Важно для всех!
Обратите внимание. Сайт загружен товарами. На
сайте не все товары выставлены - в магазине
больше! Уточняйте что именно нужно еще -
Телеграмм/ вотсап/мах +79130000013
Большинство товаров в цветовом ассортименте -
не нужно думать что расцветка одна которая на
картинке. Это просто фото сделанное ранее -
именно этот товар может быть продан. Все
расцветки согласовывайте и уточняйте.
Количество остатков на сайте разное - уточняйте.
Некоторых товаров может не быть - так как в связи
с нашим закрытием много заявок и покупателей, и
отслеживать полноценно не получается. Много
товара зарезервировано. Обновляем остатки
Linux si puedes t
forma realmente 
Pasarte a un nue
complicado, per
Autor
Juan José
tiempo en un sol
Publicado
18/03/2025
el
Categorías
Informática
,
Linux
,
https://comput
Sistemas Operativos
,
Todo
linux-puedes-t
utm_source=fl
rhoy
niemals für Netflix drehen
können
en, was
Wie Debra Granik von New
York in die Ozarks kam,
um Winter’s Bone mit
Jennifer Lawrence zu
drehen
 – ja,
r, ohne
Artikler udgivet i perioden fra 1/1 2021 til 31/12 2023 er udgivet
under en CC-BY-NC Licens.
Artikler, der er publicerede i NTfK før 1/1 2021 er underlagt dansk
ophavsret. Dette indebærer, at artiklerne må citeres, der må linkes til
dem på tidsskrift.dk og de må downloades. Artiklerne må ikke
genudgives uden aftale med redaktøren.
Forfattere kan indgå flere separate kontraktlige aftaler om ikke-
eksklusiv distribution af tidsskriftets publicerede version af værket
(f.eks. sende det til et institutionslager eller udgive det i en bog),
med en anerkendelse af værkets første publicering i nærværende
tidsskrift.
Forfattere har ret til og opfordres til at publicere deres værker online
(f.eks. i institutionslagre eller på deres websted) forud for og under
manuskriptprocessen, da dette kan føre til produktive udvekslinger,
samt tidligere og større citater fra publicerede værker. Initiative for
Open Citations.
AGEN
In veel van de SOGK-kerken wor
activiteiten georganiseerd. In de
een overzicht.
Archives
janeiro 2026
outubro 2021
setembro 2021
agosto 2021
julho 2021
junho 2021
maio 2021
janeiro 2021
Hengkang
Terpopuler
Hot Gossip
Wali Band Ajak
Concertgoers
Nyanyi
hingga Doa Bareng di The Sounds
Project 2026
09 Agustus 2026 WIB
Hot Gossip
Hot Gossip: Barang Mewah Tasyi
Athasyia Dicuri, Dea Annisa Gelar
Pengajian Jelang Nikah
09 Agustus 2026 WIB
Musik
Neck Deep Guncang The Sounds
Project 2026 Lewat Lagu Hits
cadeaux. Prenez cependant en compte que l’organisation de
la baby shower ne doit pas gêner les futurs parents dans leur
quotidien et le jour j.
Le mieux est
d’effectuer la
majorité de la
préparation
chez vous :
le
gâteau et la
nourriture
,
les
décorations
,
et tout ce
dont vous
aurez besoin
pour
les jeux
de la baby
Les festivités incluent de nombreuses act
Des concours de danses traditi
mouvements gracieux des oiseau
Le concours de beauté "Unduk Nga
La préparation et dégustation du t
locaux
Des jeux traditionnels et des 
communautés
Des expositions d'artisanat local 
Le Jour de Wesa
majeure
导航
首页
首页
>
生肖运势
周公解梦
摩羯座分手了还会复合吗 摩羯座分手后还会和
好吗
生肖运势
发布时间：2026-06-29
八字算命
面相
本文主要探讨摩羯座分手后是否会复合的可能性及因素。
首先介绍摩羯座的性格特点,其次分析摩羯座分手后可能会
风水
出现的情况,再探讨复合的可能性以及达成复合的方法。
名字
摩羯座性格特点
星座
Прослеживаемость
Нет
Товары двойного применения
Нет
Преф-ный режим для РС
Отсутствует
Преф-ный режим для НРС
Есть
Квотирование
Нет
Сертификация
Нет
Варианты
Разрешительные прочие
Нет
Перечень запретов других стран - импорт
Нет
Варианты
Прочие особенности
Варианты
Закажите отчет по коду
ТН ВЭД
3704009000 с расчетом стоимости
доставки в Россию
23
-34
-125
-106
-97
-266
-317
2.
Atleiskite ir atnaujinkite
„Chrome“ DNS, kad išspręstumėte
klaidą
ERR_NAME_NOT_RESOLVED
★ ★ ★ ★ ★ ★ ★
▸ **Assignment**:
Convert the text of all the items above into a JSON list of strings, with one string per line and no blank lines.

▸ **The completed task**:
[
  "Важно для всех!",
  "Обратите внимание. Сайт загружен товарами. На",
  "сайте не все товары выставлены - в магазине",
  "больше! Уточняйте что именно нужно еще -",
  "Телеграмм/ вотсап/мах +79130000013",
  "Большинство товаров в цветовом ассортименте -",
  "не нужно думать что расцветка одна которая на",
  "картинке. Это просто фото сделанное ранее -",
  "именно этот товар может быть продан. Все",
  "расцветки согласовывайте и уточняйте.",
  "Количество остатков на сайте разное - уточняйте.",
  "Некоторых товаров может не быть - так как в связи",
  "с нашим закрытием много заявок и покупателей, и",
  "отслеживать полноценно не получается. Много",
  "товара зарезервировано. Обновляем остатки",
  "Linux si puedes t",
  "forma realmente ",
  "Pasarte a un nue",
  "complicado, per",
  "Autor",
  "Juan José",
  "tiempo en un sol",
  "Publicado",
  "18/03/2025",
  "el",
  "Categorías",
  "Informática",
  ",",
  "Linux",
  ",",
  "https://comput",
  "Sistemas Operativos",
  ",",
  "Todo",
  "linux-puedes-t",
  "utm_source=fl",
  "rhoy",
  "niemals für Netflix drehen",
  "können",
  "en, was",
  "Wie Debra Granik von New",
  "York in die Ozarks kam,",
  "um Winter’s Bone mit",
  "Jennifer Lawrence zu",
  "drehen",
  " – ja,",
  "r, ohne",
  "Artikler udgivet i perioden fra 1/1 2021 til 31/12 2023 er udgivet",
  "under en CC-BY-NC Licens.",
  "Artikler, der er publicerede i NTfK før 1/1 2021 er underlagt dansk",
  "ophavsret. Dette indebærer, at artiklerne må citeres, der må linkes til",
  "dem på tidsskrift.dk og de må downloades. Artiklerne må ikke",
  "genudgives uden aftale med redaktøren.",
  "Forfattere kan indgå flere separate kontraktlige aftaler om ikke-",
  "eksklusiv distribution af tidsskriftets publicerede version af værket",
  "(f.eks. sende det til et institutionslager eller udgive det i en bog),",
  "med en anerkendelse af værkets første publicering i nærværende",
  "tidsskrift.",
  "Forfattere har ret til og opfordres til at publicere deres værker online",
  "(f.eks. i institutionslagre eller på deres websted) forud for og under",
  "manuskriptprocessen, da dette kan føre til produktive udvekslinger,",
  "samt tidligere og større citater fra publicerede værker. Initiative for",
  "Open Citations.",
  "AGEN",
  "In veel van de SOGK-kerken wor",
  "activiteiten georganiseerd. In de",
  "een overzicht.",
  "Archives",
  "janeiro 2026",
  "outubro 2021",
  "setembro 2021",
  "agosto 2021",
  "julho 2021",
  "junho 2021",
  "maio 2021",
  "janeiro 2021",
  "Hengkang",
  "Terpopuler",
  "Hot Gossip",
  "Wali Band Ajak",
  "Concertgoers",
  "Nyanyi",
  "hingga Doa Bareng di The Sounds",
  "Project 2026",
  "09 Agustus 2026 WIB",
  "Hot Gossip",
  "Hot Gossip: Barang Mewah Tasyi",
  "Athasyia Dicuri, Dea Annisa Gelar",
  "Pengajian Jelang Nikah",
  "09 Agustus 2026 WIB",
  "Musik",
  "Neck Deep Guncang The Sounds",
  "Project 2026 Lewat Lagu Hits",
  "cadeaux. Prenez cependant en compte que l’organisation de",
  "la baby shower ne doit pas gêner les futurs parents dans leur",
  "quotidien et le jour j.",
  "Le mieux est",
  "d’effectuer la",
  "majorité de la",
  "préparation",
  "chez vous :",
  "le",
  "gâteau et la",
  "nourriture",
  ",",
  "les",
  "décorations",
  ",",
  "et tout ce",
  "dont vous",
  "aurez besoin",
  "pour",
  "les jeux",
  "de la baby",
  "Les festivités incluent de nombreuses act",
  "Des concours de danses traditi",
  "mouvements gracieux des oiseau",
  "Le concours de beauté \"Unduk Nga",
  "La préparation et dégustation du t",
  "locaux",
  "Des jeux traditionnels et des ",
  "communautés",
  "Des expositions d'artisanat local ",
  "Le Jour de Wesa",
  "majeure",
  "导航",
  "首页",
  "首页",
  ">",
  "生肖运势",
  "周公解梦",
  "摩羯座分手了还会复合吗 摩羯座分手后还会和",
  "好吗",
  "生肖运势",
  "发布时间：2026-06-29",
  "八字算命",
  "面相",
  "本文主要探讨摩羯座分手后是否会复合的可能性及因素。",
  "首先介绍摩羯座的性格特点,其次分析摩羯座分手后可能会",
  "风水",
  "出现的情况,再探讨复合的可能性以及达成复合的方法。",
  "名字",
  "摩羯座性格特点",
  "星座",
  "Прослеживаемость",
  "Нет",
  "Товары двойного применения",
  "Нет",
  "Преф-ный режим для РС",
  "Отсутствует",
  "Преф-ный режим для НРС",
  "Есть",
  "Квотирование",
  "Нет",
  "Сертификация",
  "Нет",
  "Варианты",
  "Разрешительные прочие",
  "Нет",
  "Перечень запретов других стран - импорт",
  "Нет",
  "Варианты",
  "Прочие особенности",
  "Варианты",
  "Закажите отчет по коду",
  "ТН ВЭД",
  "3704009000 с расчетом стоимости",
  "доставки в Россию",
  "23",
  "-34",
  "-125",
  "-106",
  "-97",
  "-266",
  "-317",
  "2.",
  "Atleiskite ir atnaujinkite",
  "„Chrome“ DNS, kad išspręstumėte",
  "klaidą",
  "ERR_NAME_NOT_RESOLVED"
]